Does anyone how to compensate this or how to do it the right way?

Thanks in advance!


----------



## Jackdaw (May 26, 2020)

You can either load "tight" versions of the samples which are included or you can go to advanced controls and twist sample start knob (I don't remember if it is titled "sample start" or something similar, I don't have my Nucleus here at the moment)


----------



## Kazanian (May 26, 2020)

By using the tight samples or setting sample start to zero, the sample is cut in the way that it starts directly "on beat". But I want to use the full samples with -250ms offset to make them sound realistic. The alignment to the beats is not my problem because I just shift the whole track by 250ms. But still each midi note starts with a bit of silence when using the full sample. That makes the melody sound as if there are pauses between the notes.
It's a bit hard to explain, but I try my best. Hope somebody can help me on this.


----------



## audioimperia (May 26, 2020)

Hey Kazanian, could you please post here or send us an email to [email protected] with some audio examples/videos of what you're experiencing? We will be more than glad to help you.


----------



## Kazanian (Jun 6, 2020)

I sent the stuff to Audio Imperia Support, but only received one question and then I did not get any further mails. So I put the stuff here. Maybe someone can help.

In the attached files you find pictures of the MIDI track (also with annotations of what I think is the problem) and the track played with legato violins. You'll hear that there are pauses between the notes.


----------



## José Herring (Jun 6, 2020)

Kazanian said:


> I sent the stuff to Audio Imperia Support, but only received one question and then I did not get any further mails. So I put the stuff here. Maybe someone can help.
> 
> In the attached files you find pictures of the MIDI track (also with annotations of what I think is the problem) and the track played with legato violins. You'll hear that there are pauses between the notes.


I don't have audio imperia (yet) but overlapping midi notes for legato is fairly standard for any library. 

Looking at your midi, the legato isn't being triggered on some notes. Those notes even look like there is a slight gap between notes. The ones where there is no gap I do hear a transition.

Also, I wouldn't rely on just legato for that kind of line. Even if it all worked it would still sound unnatural.

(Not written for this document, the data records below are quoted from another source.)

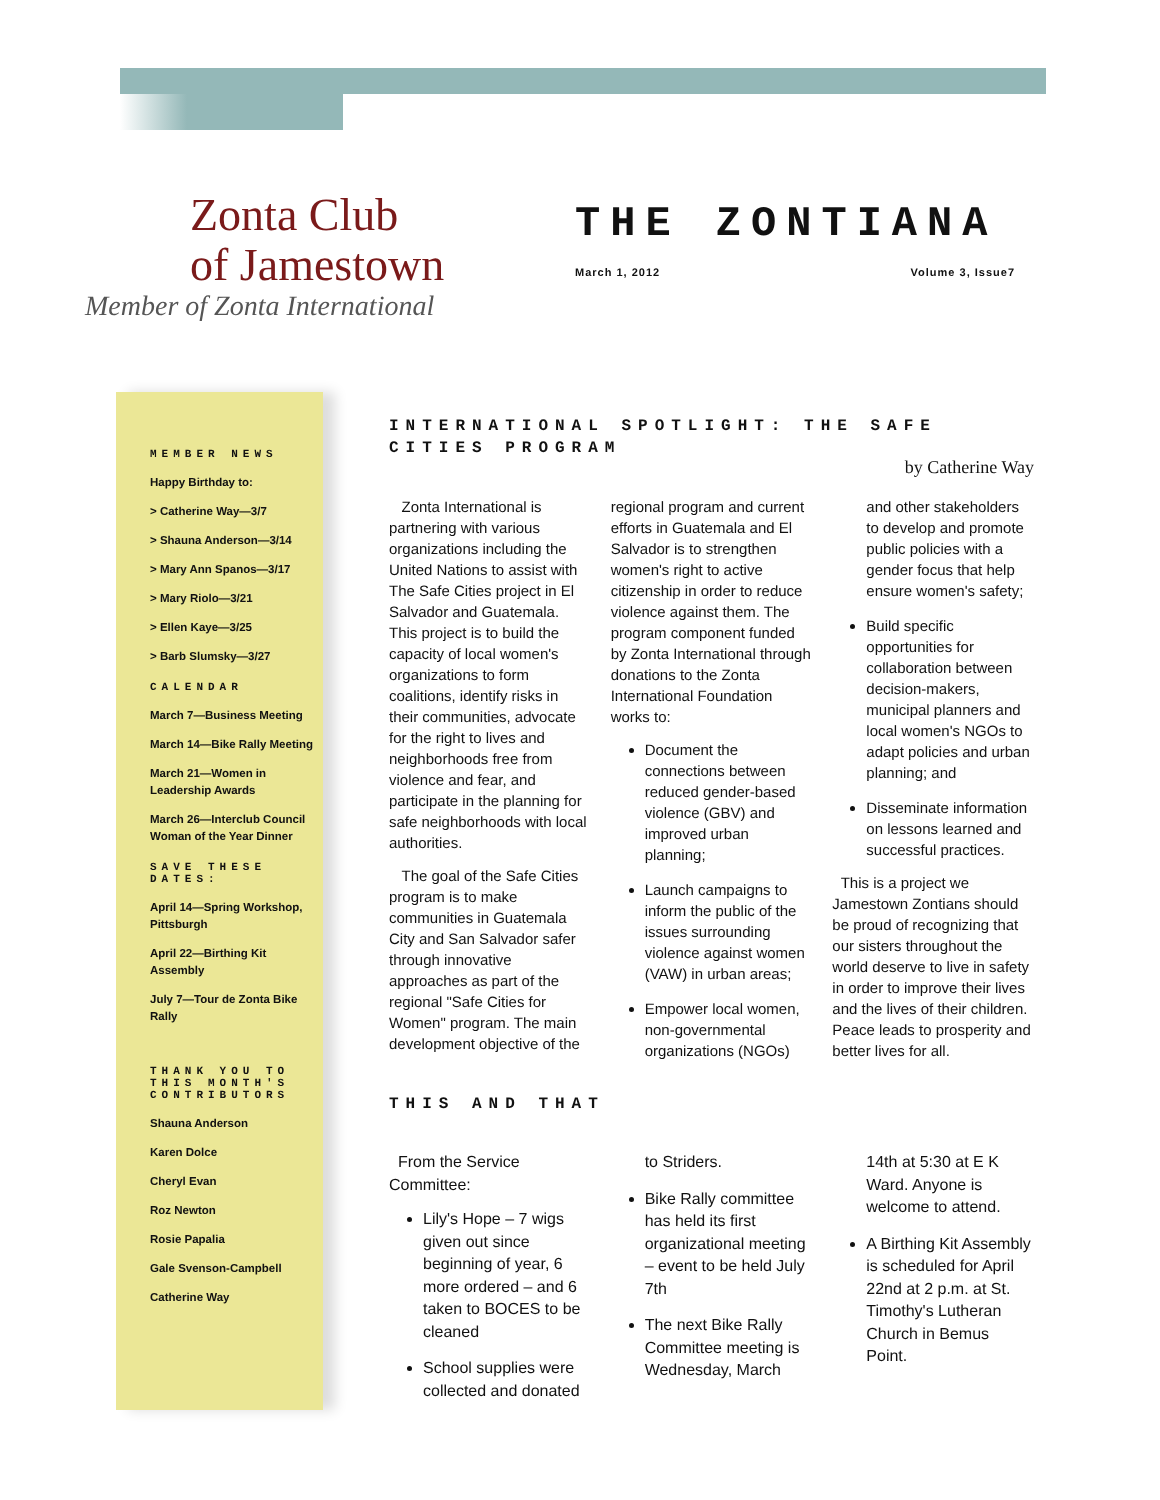Zonta Club
of Jamestown
Member of Zonta International
THE ZONTIANA
March 1, 2012 Volume 3, Issue7
MEMBER NEWS
Happy Birthday to:
> Catherine Way—3/7
> Shauna Anderson—3/14
> Mary Ann Spanos—3/17
> Mary Riolo—3/21
> Ellen Kaye—3/25
> Barb Slumsky—3/27
CALENDAR
March 7—Business Meeting
March 14—Bike Rally Meeting
March 21—Women in Leadership Awards
March 26—Interclub Council Woman of the Year Dinner
SAVE THESE DATES:
April 14—Spring Workshop, Pittsburgh
April 22—Birthing Kit Assembly
July 7—Tour de Zonta Bike Rally
THANK YOU TO THIS MONTH'S CONTRIBUTORS
Shauna Anderson
Karen Dolce
Cheryl Evan
Roz Newton
Rosie Papalia
Gale Svenson-Campbell
Catherine Way
INTERNATIONAL SPOTLIGHT: THE SAFE CITIES PROGRAM
by Catherine Way
Zonta International is partnering with various organizations including the United Nations to assist with The Safe Cities project in El Salvador and Guatemala. This project is to build the capacity of local women's organizations to form coalitions, identify risks in their communities, advocate for the right to lives and neighborhoods free from violence and fear, and participate in the planning for safe neighborhoods with local authorities.
The goal of the Safe Cities program is to make communities in Guatemala City and San Salvador safer through innovative approaches as part of the regional "Safe Cities for Women" program. The main development objective of the regional program and current efforts in Guatemala and El Salvador is to strengthen women's right to active citizenship in order to reduce violence against them. The program component funded by Zonta International through donations to the Zonta International Foundation works to:
Document the connections between reduced gender-based violence (GBV) and improved urban planning;
Launch campaigns to inform the public of the issues surrounding violence against women (VAW) in urban areas;
Empower local women, non-governmental organizations (NGOs) and other stakeholders to develop and promote public policies with a gender focus that help ensure women's safety;
Build specific opportunities for collaboration between decision-makers, municipal planners and local women's NGOs to adapt policies and urban planning; and
Disseminate information on lessons learned and successful practices.
This is a project we Jamestown Zontians should be proud of recognizing that our sisters throughout the world deserve to live in safety in order to improve their lives and the lives of their children. Peace leads to prosperity and better lives for all.
THIS AND THAT
From the Service Committee:
Lily's Hope – 7 wigs given out since beginning of year, 6 more ordered – and 6 taken to BOCES to be cleaned
School supplies were collected and donated to Striders.
Bike Rally committee has held its first organizational meeting – event to be held July 7th
The next Bike Rally Committee meeting is Wednesday, March 14th at 5:30 at E K Ward. Anyone is welcome to attend.
A Birthing Kit Assembly is scheduled for April 22nd at 2 p.m. at St. Timothy's Lutheran Church in Bemus Point.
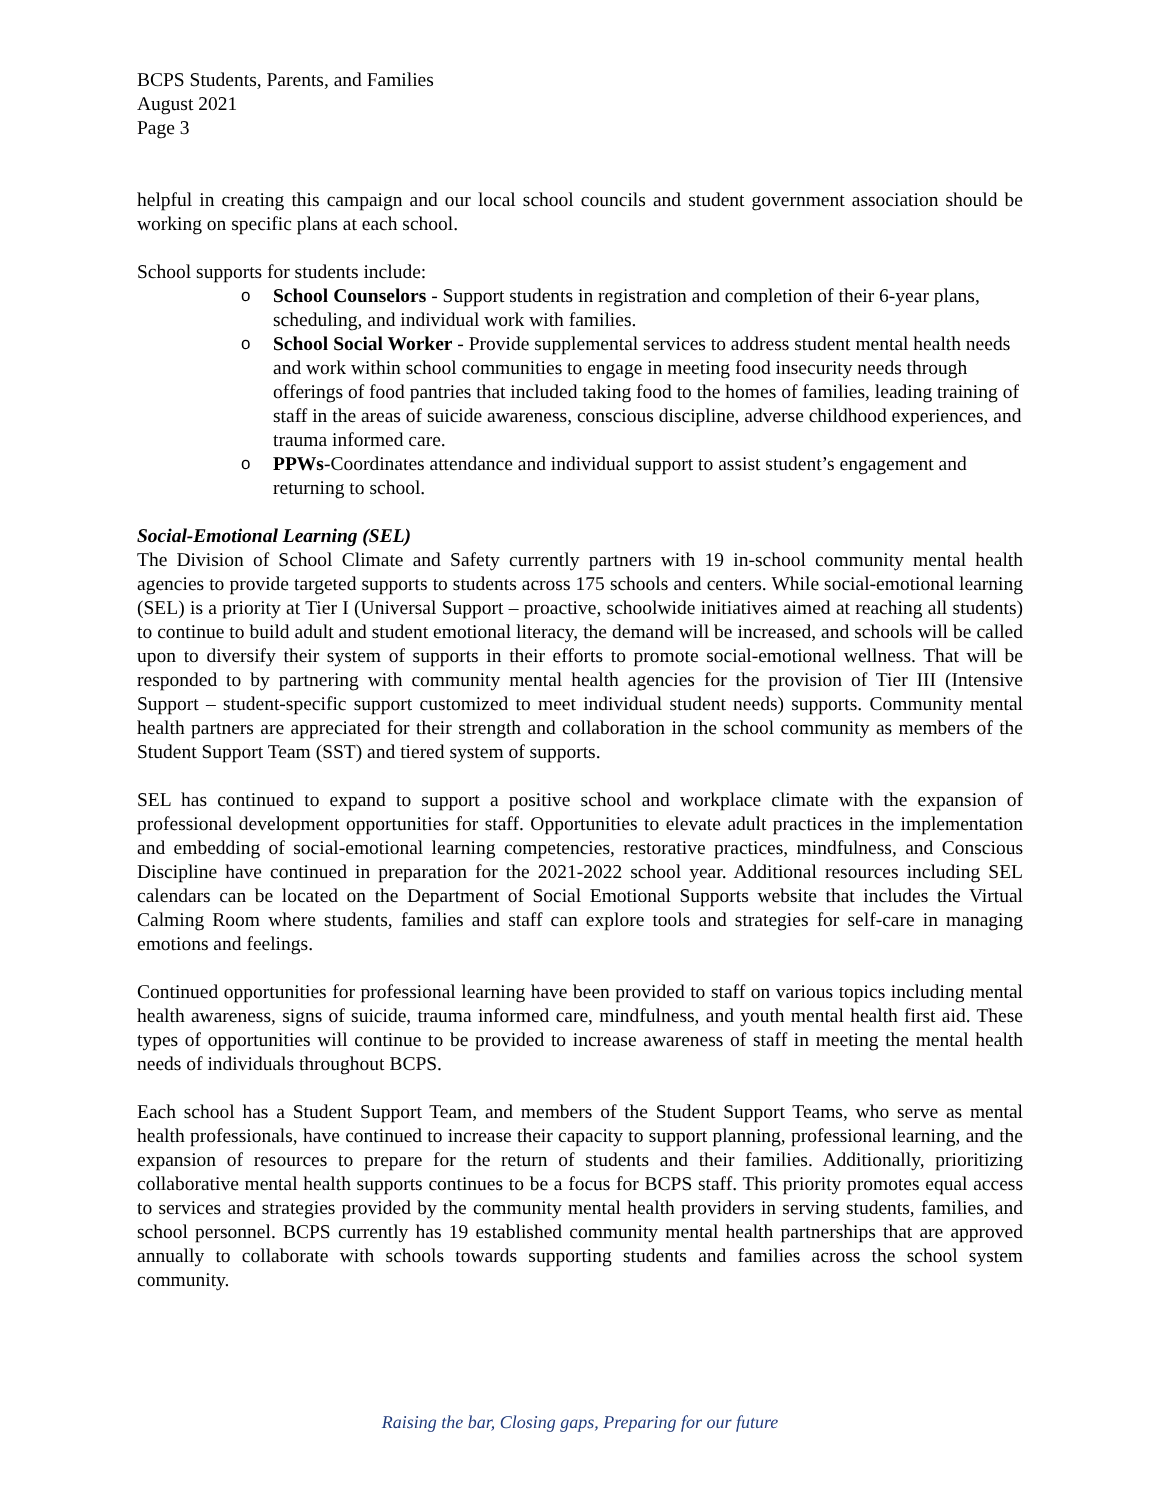BCPS Students, Parents, and Families
August 2021
Page 3
helpful in creating this campaign and our local school councils and student government association should be working on specific plans at each school.
School supports for students include:
o School Counselors - Support students in registration and completion of their 6-year plans, scheduling, and individual work with families.
o School Social Worker - Provide supplemental services to address student mental health needs and work within school communities to engage in meeting food insecurity needs through offerings of food pantries that included taking food to the homes of families, leading training of staff in the areas of suicide awareness, conscious discipline, adverse childhood experiences, and trauma informed care.
o PPWs-Coordinates attendance and individual support to assist student’s engagement and returning to school.
Social-Emotional Learning (SEL)
The Division of School Climate and Safety currently partners with 19 in-school community mental health agencies to provide targeted supports to students across 175 schools and centers. While social-emotional learning (SEL) is a priority at Tier I (Universal Support – proactive, schoolwide initiatives aimed at reaching all students) to continue to build adult and student emotional literacy, the demand will be increased, and schools will be called upon to diversify their system of supports in their efforts to promote social-emotional wellness. That will be responded to by partnering with community mental health agencies for the provision of Tier III (Intensive Support – student-specific support customized to meet individual student needs) supports. Community mental health partners are appreciated for their strength and collaboration in the school community as members of the Student Support Team (SST) and tiered system of supports.
SEL has continued to expand to support a positive school and workplace climate with the expansion of professional development opportunities for staff. Opportunities to elevate adult practices in the implementation and embedding of social-emotional learning competencies, restorative practices, mindfulness, and Conscious Discipline have continued in preparation for the 2021-2022 school year. Additional resources including SEL calendars can be located on the Department of Social Emotional Supports website that includes the Virtual Calming Room where students, families and staff can explore tools and strategies for self-care in managing emotions and feelings.
Continued opportunities for professional learning have been provided to staff on various topics including mental health awareness, signs of suicide, trauma informed care, mindfulness, and youth mental health first aid. These types of opportunities will continue to be provided to increase awareness of staff in meeting the mental health needs of individuals throughout BCPS.
Each school has a Student Support Team, and members of the Student Support Teams, who serve as mental health professionals, have continued to increase their capacity to support planning, professional learning, and the expansion of resources to prepare for the return of students and their families. Additionally, prioritizing collaborative mental health supports continues to be a focus for BCPS staff. This priority promotes equal access to services and strategies provided by the community mental health providers in serving students, families, and school personnel. BCPS currently has 19 established community mental health partnerships that are approved annually to collaborate with schools towards supporting students and families across the school system community.
Raising the bar, Closing gaps, Preparing for our future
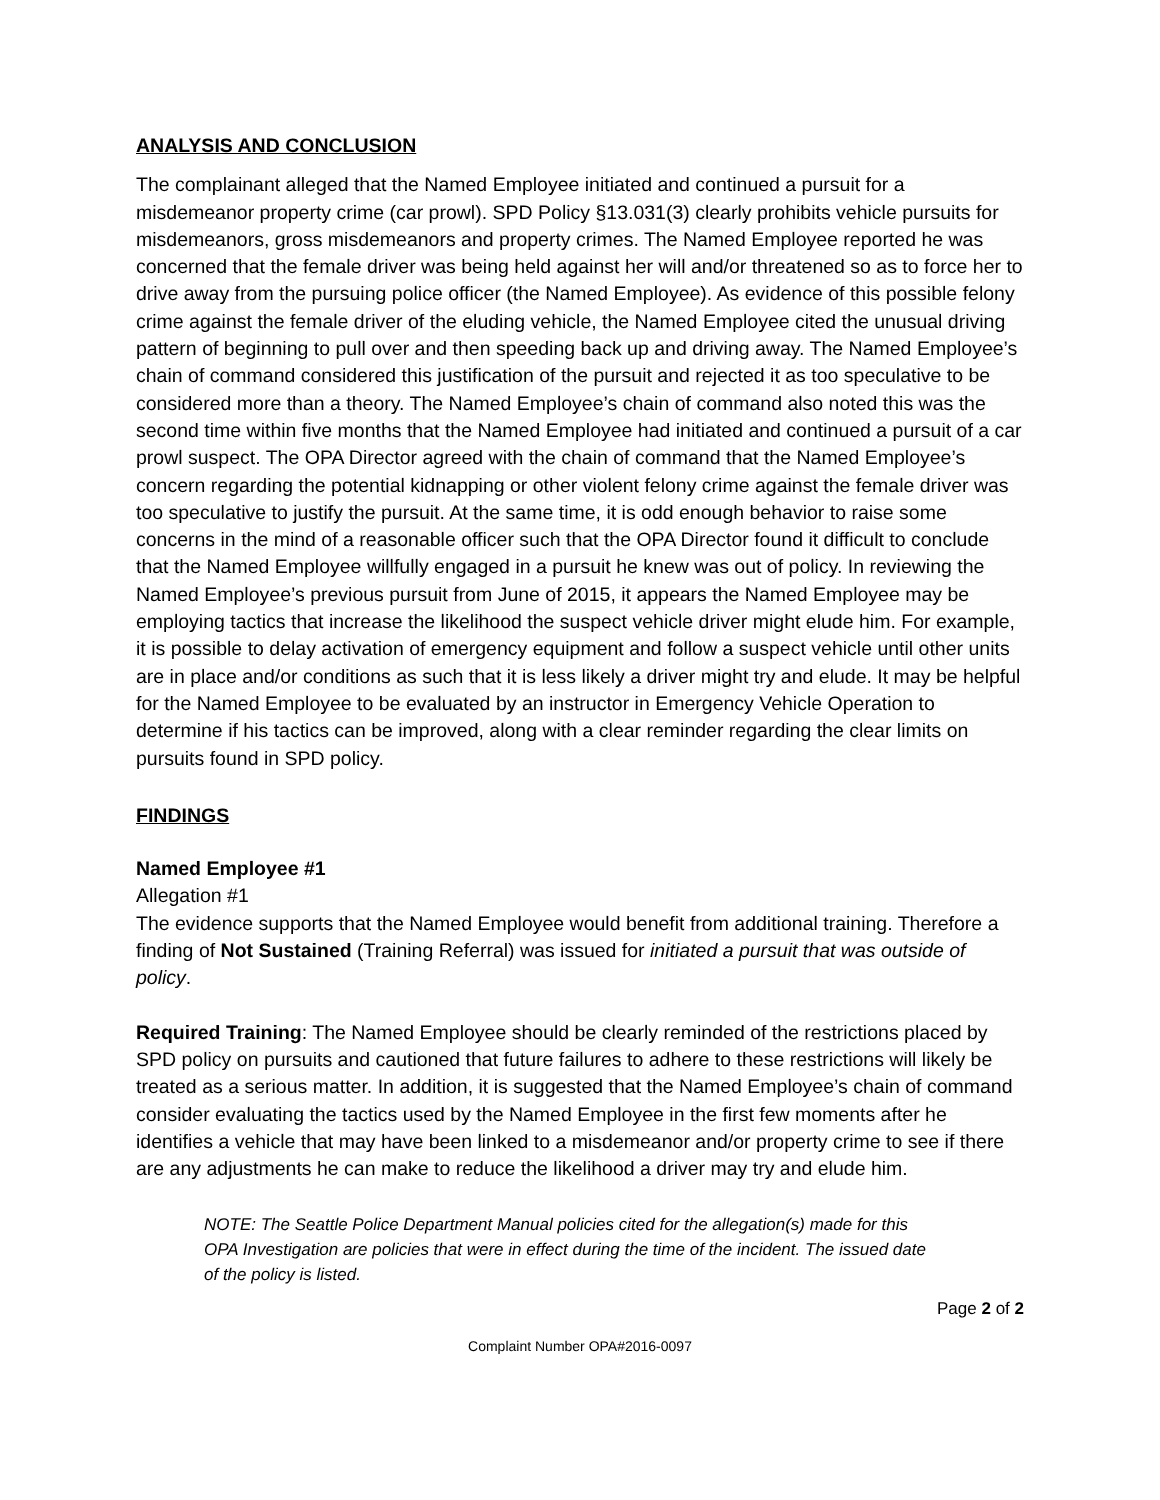ANALYSIS AND CONCLUSION
The complainant alleged that the Named Employee initiated and continued a pursuit for a misdemeanor property crime (car prowl). SPD Policy §13.031(3) clearly prohibits vehicle pursuits for misdemeanors, gross misdemeanors and property crimes. The Named Employee reported he was concerned that the female driver was being held against her will and/or threatened so as to force her to drive away from the pursuing police officer (the Named Employee). As evidence of this possible felony crime against the female driver of the eluding vehicle, the Named Employee cited the unusual driving pattern of beginning to pull over and then speeding back up and driving away. The Named Employee’s chain of command considered this justification of the pursuit and rejected it as too speculative to be considered more than a theory. The Named Employee’s chain of command also noted this was the second time within five months that the Named Employee had initiated and continued a pursuit of a car prowl suspect. The OPA Director agreed with the chain of command that the Named Employee’s concern regarding the potential kidnapping or other violent felony crime against the female driver was too speculative to justify the pursuit. At the same time, it is odd enough behavior to raise some concerns in the mind of a reasonable officer such that the OPA Director found it difficult to conclude that the Named Employee willfully engaged in a pursuit he knew was out of policy. In reviewing the Named Employee’s previous pursuit from June of 2015, it appears the Named Employee may be employing tactics that increase the likelihood the suspect vehicle driver might elude him. For example, it is possible to delay activation of emergency equipment and follow a suspect vehicle until other units are in place and/or conditions as such that it is less likely a driver might try and elude. It may be helpful for the Named Employee to be evaluated by an instructor in Emergency Vehicle Operation to determine if his tactics can be improved, along with a clear reminder regarding the clear limits on pursuits found in SPD policy.
FINDINGS
Named Employee #1
Allegation #1
The evidence supports that the Named Employee would benefit from additional training. Therefore a finding of Not Sustained (Training Referral) was issued for initiated a pursuit that was outside of policy.
Required Training: The Named Employee should be clearly reminded of the restrictions placed by SPD policy on pursuits and cautioned that future failures to adhere to these restrictions will likely be treated as a serious matter. In addition, it is suggested that the Named Employee’s chain of command consider evaluating the tactics used by the Named Employee in the first few moments after he identifies a vehicle that may have been linked to a misdemeanor and/or property crime to see if there are any adjustments he can make to reduce the likelihood a driver may try and elude him.
NOTE: The Seattle Police Department Manual policies cited for the allegation(s) made for this OPA Investigation are policies that were in effect during the time of the incident. The issued date of the policy is listed.
Page 2 of 2
Complaint Number OPA#2016-0097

Programming, try a sustain patch for the longer notes. You'll have to slightly overlap the sustains, then the legato for the 2 half notes then sustain, but it would also work with just a standard sustain patch. 

This is what the struggle is on all libraries that have legato patches.


----------



## AndyP (Jun 6, 2020)

Kazanian said:


> I sent the stuff to Audio Imperia Support, but only received one question and then I did not get any further mails. So I put the stuff here. Maybe someone can help.
> 
> In the attached files you find pictures of the MIDI track (also with annotations of what I think is the problem) and the track played with legato violins. You'll hear that there are pauses between the notes.


Extend the previous note so that it has an overlap with the following note. How long the overlap is to make it fit you have to try.

In Cubase you can use the legato function on selected notes in the editor, and also set the length of the overlap. I don't know if the daw you use offers this feature.

But adjusting the overlaps manually is the better option.

And you can also use the sample start option in Nucleus for fine tuning.
Then you can move the start time until it sounds right for you.


----------



## Kazanian (Jun 7, 2020)

Thanks for the help!

So I understand that overlapping is really necessary. The sustain patch does sound better than legato indeed, but you have to figure out the correct note overlapping length. And when changing the tempo, the overlapping length has to be adjusted. But if that's the way it works, I can deal with it.


----------



## yiph2 (Jun 7, 2020)

FYI, in all legato patches, you have to overlap the notes in order to make the legato transition play


----------